A CBC video captures Bateman pressing on despite the boos, and Winnipeg South Centre Liberal candidate Jim Carr later saying, "We don't build ourselves up by calling other people down."

Leslie was unavailable for an interview Saturday, but said in a statement to The Huffington Post Canada that he believes "the crowd expressed the feelings of all reasonable Canadians."

Tories have targeted ex-general in past

Leslie is considered a star Liberal candidate and a new poll suggests he may unseat Tory incumbent Royal Galipeau. He already serves as Liberal Leader Justin Trudeau's foreign policy and defence adviser.

At the Liberal convention in 2014, Leslie said that while Conservatives tried to recruit him to run under their banner, he opted to go with the Grits because he wanted a leader he could follow "heart and soul."

Leslie said at the time that he could withstand attacks from Tories because he has been "shot at by real bullets."

Last summer, Leslie sparked controversy after a woman approached him at a veterans' event to ask his professional opinion about the Israel-Gaza conflict. The woman — who Liberals later said was a staffer in the office of Tory MP Rob Anders — leaked a recording of the exchange to Sun Media.

Leslie said Israel had a right to defend itself, but went on to accuse the Israeli military of "firing indiscriminately onto Palestinian women and children."

He also said that the terrorist group Hamas, not the Palestinian people, was the enemy.

Tories wasted little time pouncing on the remarks. Finance Minister Joe Oliver took to Facebook to say Leslie was placing "the blame on Israel for defending itself."

Conservatives used the comment as a fundraising opportunity, branding it "another Liberal smear."

Harper has turned support for Israel into 'political football': Trudeau

Israel was hardly discussed at last week's Munk foreign policy debate in Toronto. However, Harper did bring up his approach to the Jewish state as an example of how his government takes positions shaped by principles.

"This government has been perhaps the most unequivocal in the world on the fact that, when it comes to the Middle East, we are not going to single out Israel," he said.

Harper said threats directed at Israel are threats to Canada as well.

"We recognize, unequivocally, the right of Israel to be a Jewish state and to defend itself," he said.

Trudeau shot back by saying that all leaders on the stage feel the same way about Israel.
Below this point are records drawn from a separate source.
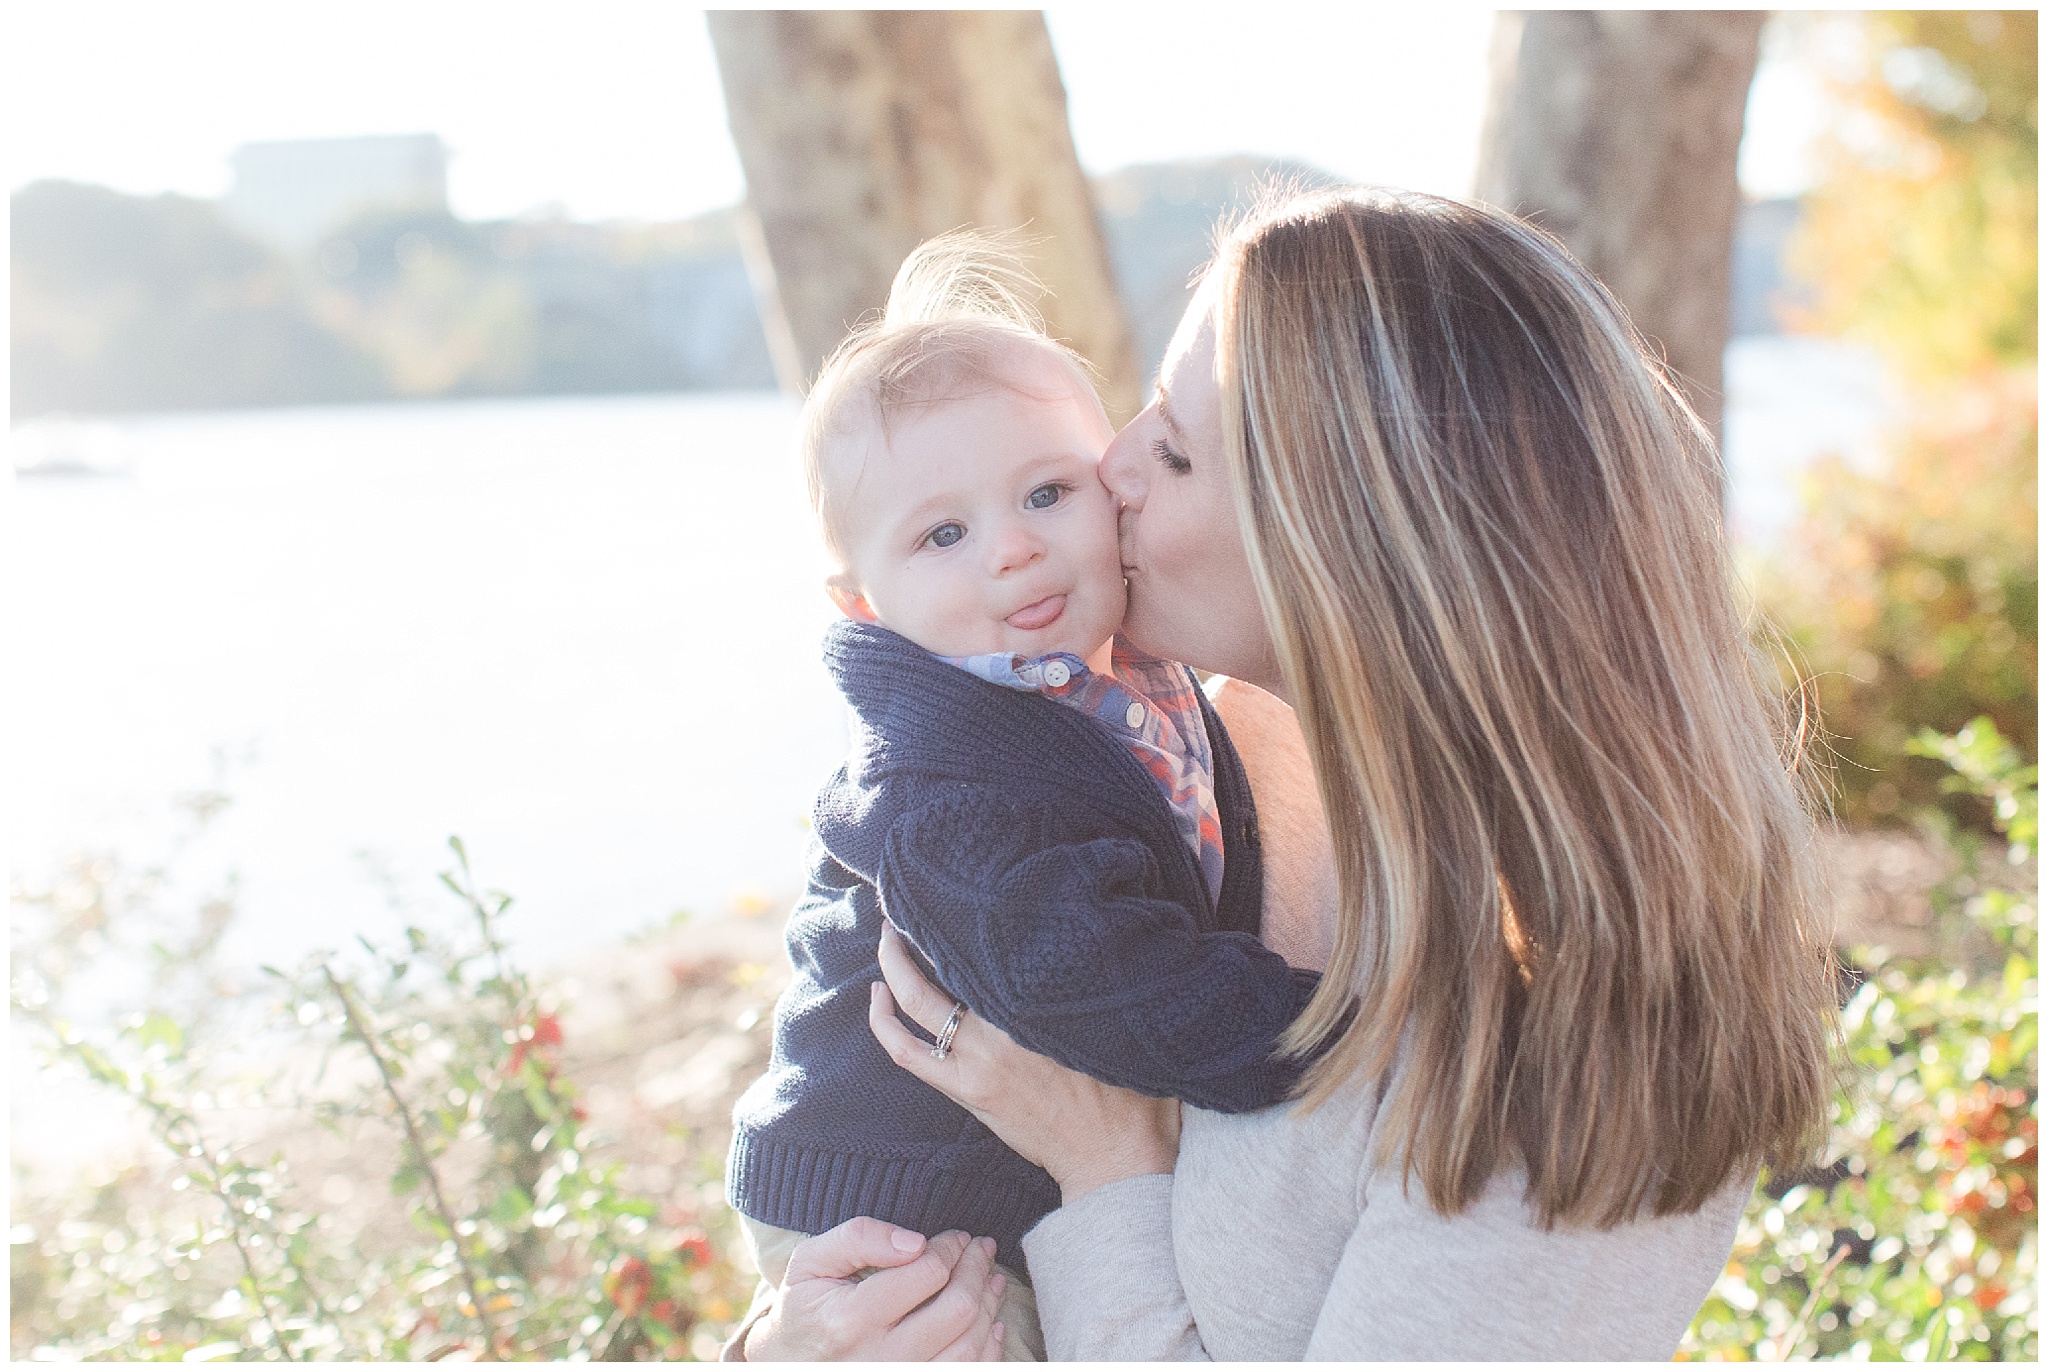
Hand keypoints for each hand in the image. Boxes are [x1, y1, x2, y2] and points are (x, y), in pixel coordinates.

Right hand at [743, 1219, 1005, 1360]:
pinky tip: (989, 1322)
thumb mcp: (812, 1262)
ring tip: (991, 1278)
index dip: (949, 1248)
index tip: (957, 1237)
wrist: (791, 1365)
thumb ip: (858, 1238)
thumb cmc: (807, 1307)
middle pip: (955, 1311)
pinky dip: (988, 1347)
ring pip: (968, 1346)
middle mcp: (878, 1360)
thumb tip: (915, 1242)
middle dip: (977, 1271)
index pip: (924, 1274)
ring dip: (989, 1306)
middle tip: (982, 1249)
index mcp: (849, 1320)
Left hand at [869, 922, 1181, 1202]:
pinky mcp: (968, 1094)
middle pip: (932, 982)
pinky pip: (910, 1056)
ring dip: (890, 978)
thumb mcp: (1119, 1027)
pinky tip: (879, 1002)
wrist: (1114, 1160)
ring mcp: (976, 1069)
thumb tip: (1093, 934)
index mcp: (1034, 1014)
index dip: (952, 923)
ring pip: (912, 1017)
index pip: (979, 956)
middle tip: (896, 913)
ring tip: (886, 945)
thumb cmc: (1131, 1093)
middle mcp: (997, 1038)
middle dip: (905, 944)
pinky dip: (887, 1027)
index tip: (945, 894)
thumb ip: (1093, 984)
"The issue of Israel where we most disagree as Liberals with Mr. Harper is that he has made support for Israel a domestic political football, when all three of us support Israel and any Canadian government will," Trudeau said.

But there are a handful of hotly contested ridings where Israel is an issue that can greatly impact the vote. The Free Press identified Winnipeg South Centre as one such riding where the Jewish vote could shape the outcome.

In Montreal's Mount Royal — a Liberal stronghold long coveted by Harper — Israel is a key issue. Liberal candidate Anthony Housefather told HuffPost that he spends a lot of time beating back rumours that Trudeau is anti-Semitic or anti-Israel.

Housefather, who is Jewish, said a woman came up to him at a local synagogue to say: "I'm shocked to hear you don't like Jews."

Housefather said the incident "profoundly hurt" him.

"You know, when you put yourself in public life, you have to expect to be hurt. I have very thick skin, I'm used to people saying anything and everything about me," he said. "But you don't expect to be called something that is so ludicrous."

In the Toronto riding of York Centre — where an estimated 20 per cent of voters are Jewish — Tory incumbent Mark Adler sparked controversy early in the campaign with a sign noting he is "the son of a Holocaust survivor."

His claim in campaign materials that he was the first "child of a Holocaust survivor" to be elected to the House of Commons was also called into question by former Liberal MP Raymonde Folco.

Folco told The Canadian Jewish News it was "disgusting" that Adler would "use the Holocaust in this way, for personal ends."

CLARIFICATION: On Oct. 5, The Winnipeg Free Press ran a correction on Plett's column stating that the quotation marks around "enemies of Israel" and "enemies" were for emphasis and were not intended to be seen as an attribution to Bateman.